Though a water/sewer rate increase and the hiring of a city administrator topped the agenda at Tuesday night’s LaFollette City Council Meeting, no decisions were actually made on these issues for lack of votes.
As soon as the city administrator issue was brought up, Councilman Hansford Hatmaker made a motion to advertise in hopes of filling the position. But the motion soon died when Hatmaker failed to garner any support. This ceased all discussion on the topic. Terry Sweat, city finance director, will continue to act as the city administrator for LaFollette in the interim.
The water/sewer rate increase was the next issue to come before the council. Once again, the LaFollette Utility Board members and General Manager Kenny Baird were in attendance at the meeting. After the increase proposal was read, the council members took no action, essentially killing the ordinance before it could even come to a vote.
The LaFollete Utility Board (LUB) had previously presented a water/sewer rate increase proposal to the city council over a month ago.

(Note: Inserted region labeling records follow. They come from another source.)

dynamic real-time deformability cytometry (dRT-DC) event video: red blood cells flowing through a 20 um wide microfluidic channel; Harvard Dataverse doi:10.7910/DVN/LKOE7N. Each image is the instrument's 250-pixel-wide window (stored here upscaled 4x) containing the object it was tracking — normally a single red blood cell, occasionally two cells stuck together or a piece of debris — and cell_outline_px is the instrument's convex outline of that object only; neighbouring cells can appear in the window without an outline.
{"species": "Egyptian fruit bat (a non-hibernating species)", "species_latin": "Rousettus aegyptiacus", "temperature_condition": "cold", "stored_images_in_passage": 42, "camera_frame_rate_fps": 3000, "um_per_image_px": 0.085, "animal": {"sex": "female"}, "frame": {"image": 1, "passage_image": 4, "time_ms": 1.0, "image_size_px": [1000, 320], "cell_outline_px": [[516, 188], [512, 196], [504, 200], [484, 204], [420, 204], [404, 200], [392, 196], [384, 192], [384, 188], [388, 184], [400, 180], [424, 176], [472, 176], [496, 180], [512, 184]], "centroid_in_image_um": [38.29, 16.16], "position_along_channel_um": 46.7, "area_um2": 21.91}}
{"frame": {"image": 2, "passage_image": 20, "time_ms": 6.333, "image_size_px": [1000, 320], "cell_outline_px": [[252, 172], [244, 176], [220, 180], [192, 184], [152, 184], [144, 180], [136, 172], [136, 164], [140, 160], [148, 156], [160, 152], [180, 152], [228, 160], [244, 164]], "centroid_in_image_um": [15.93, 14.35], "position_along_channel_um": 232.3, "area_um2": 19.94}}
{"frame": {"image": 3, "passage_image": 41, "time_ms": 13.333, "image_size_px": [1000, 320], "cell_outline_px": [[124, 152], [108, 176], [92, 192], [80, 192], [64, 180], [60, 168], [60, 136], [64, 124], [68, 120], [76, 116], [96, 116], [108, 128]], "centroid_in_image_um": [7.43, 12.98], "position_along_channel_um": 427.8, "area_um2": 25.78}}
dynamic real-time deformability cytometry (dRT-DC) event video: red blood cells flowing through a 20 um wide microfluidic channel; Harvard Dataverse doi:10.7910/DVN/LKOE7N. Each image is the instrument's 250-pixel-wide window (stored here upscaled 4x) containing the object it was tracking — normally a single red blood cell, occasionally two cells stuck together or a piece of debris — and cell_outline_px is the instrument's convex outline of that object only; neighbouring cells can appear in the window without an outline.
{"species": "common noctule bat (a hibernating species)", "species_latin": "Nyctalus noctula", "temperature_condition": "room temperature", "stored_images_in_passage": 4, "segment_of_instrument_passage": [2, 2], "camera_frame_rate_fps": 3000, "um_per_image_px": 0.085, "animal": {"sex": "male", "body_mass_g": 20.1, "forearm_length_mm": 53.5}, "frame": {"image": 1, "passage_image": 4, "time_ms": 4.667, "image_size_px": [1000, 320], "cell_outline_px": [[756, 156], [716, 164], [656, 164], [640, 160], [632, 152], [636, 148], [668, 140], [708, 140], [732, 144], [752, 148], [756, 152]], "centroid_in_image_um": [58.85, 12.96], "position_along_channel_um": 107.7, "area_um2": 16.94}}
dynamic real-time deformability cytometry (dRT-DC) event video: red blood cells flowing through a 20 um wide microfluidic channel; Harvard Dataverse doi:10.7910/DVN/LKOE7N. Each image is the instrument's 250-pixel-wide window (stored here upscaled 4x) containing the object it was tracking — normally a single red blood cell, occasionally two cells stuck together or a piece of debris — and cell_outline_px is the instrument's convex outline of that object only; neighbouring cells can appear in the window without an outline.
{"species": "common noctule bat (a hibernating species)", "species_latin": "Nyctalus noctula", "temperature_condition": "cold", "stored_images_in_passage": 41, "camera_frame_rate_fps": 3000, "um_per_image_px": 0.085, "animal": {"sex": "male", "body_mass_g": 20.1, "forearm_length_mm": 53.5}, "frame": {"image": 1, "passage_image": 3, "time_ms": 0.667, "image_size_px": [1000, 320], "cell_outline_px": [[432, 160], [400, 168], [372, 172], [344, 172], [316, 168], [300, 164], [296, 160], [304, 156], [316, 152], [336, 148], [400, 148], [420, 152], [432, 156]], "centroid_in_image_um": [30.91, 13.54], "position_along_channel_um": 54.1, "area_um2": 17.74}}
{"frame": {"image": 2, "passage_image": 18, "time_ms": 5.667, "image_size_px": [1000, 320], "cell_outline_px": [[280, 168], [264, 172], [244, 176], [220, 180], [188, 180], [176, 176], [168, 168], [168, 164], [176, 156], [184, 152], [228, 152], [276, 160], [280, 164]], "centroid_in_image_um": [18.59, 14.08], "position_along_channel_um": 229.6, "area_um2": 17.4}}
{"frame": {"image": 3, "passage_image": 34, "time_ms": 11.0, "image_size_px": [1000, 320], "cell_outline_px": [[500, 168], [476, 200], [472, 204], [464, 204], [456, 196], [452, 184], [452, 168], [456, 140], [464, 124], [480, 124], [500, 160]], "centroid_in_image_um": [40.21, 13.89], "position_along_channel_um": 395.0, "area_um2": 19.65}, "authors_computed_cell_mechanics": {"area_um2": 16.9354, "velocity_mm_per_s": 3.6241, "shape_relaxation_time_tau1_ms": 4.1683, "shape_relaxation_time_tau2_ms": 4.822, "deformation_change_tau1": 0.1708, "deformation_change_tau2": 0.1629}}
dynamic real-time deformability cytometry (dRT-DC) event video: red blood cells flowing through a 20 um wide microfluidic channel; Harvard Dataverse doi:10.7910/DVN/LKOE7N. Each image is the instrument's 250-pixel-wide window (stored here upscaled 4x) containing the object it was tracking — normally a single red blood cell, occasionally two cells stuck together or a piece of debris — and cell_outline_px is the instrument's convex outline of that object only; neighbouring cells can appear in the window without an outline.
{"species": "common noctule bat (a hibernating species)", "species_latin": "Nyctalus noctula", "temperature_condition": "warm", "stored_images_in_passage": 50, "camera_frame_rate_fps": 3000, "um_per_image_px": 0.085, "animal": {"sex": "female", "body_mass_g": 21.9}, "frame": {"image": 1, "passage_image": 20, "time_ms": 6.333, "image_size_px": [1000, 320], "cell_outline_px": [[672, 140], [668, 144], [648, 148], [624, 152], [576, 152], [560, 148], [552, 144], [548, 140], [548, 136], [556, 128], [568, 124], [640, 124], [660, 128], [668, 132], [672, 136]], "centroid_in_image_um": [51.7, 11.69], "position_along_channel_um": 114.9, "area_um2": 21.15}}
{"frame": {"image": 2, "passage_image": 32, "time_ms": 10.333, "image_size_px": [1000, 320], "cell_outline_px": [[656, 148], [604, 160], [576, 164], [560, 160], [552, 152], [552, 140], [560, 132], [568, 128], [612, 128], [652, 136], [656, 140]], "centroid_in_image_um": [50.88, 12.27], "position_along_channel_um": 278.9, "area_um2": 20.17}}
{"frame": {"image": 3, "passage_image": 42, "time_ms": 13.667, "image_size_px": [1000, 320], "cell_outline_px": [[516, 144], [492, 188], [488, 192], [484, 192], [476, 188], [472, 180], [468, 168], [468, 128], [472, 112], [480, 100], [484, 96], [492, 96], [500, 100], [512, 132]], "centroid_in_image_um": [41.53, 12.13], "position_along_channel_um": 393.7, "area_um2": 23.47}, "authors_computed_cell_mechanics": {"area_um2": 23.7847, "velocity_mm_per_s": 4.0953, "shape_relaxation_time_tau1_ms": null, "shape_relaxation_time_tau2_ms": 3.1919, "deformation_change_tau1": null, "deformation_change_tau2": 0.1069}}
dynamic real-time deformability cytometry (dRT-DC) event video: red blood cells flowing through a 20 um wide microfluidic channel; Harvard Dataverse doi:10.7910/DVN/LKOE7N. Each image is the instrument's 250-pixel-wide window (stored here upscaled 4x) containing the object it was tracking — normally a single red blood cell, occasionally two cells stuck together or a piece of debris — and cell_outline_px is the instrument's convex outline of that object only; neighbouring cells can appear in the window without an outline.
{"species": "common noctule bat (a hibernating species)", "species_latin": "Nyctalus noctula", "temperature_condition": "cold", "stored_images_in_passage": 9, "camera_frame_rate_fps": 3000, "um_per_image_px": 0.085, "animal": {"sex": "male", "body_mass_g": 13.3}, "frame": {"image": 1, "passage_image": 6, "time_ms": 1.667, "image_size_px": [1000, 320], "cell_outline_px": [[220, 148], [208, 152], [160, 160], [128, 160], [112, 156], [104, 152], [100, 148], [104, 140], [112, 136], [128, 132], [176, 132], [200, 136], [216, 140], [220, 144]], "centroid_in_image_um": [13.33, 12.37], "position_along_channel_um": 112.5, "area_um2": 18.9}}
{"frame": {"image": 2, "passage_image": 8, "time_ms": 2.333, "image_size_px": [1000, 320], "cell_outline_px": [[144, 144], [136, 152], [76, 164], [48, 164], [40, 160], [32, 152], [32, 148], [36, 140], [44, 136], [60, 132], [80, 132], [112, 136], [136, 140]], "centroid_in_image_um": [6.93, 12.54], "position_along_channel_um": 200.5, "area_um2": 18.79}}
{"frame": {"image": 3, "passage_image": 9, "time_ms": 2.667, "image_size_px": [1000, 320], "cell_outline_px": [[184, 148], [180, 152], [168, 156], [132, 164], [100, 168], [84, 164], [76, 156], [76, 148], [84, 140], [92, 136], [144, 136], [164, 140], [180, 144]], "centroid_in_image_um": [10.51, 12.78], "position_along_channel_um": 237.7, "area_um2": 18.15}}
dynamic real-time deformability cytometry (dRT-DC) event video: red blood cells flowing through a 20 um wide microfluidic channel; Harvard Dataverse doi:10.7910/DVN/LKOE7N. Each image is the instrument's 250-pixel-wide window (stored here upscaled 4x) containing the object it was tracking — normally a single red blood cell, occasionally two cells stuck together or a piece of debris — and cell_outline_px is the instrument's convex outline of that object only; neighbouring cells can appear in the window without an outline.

The increase proposed by LUB would be a 10-percent increase in January 2010 and a 10-percent increase in July of 2010. Baird also explained to the council and mayor at previous meetings and workshops that the rate proposal put forth by LUB was the smallest amount that would still allow the water department to break even.
“Even after the final increase, the minimum bill would only go to $12.65, which would still place LaFollette Utilities three dollars less than Caryville Jacksboro Utilities,” Baird said at last month’s LaFollette City Council workshop.
After the ordinance died, Councilman Bob Fannon suggested another meeting.
“We really need to set up a meeting with the utility board to discuss this further,” Fannon said.
“That’s fine Terry, go ahead and set up a meeting,” Mayor Mike Stanfield agreed.
Baird said he and the board were more than willing to meet with the city council to discuss the issue once again.
“I plan to get with Terry and see when we can set up another workshop to see what they (city council) have on their minds,” Baird said on Wednesday morning.
He said that he hoped persistence would pay off and that the council would realize how bad the water/wastewater department needs the increase. Until a decision has been made, the wastewater department will continue losing money.
“It’s kind of like being in quicksand. You don’t go under all at once, but you’re still sinking,” Baird said of the continuous financial loss in the water/wastewater department.
Utility board member Mark Hoskins said he felt that the city council knew the utility’s need for an increase and that he did not understand what the hold up was.
“It’s obvious to every member of the city council that we need a rate increase to sustain the water/sewer service to the community. Why this issue doesn’t even deserve a response from the city council is what I’m having a hard time understanding,” Hoskins said in reference to the council not even making a motion or discussing the rate increase.
The council did make a decision on the library project, voting to allow architect Jeff Johnson to begin site studies on the two proposed locations at a cost of $10,750 to the city. LaFollette Librarian Nancy Green said she was pleased that the project was moving forward.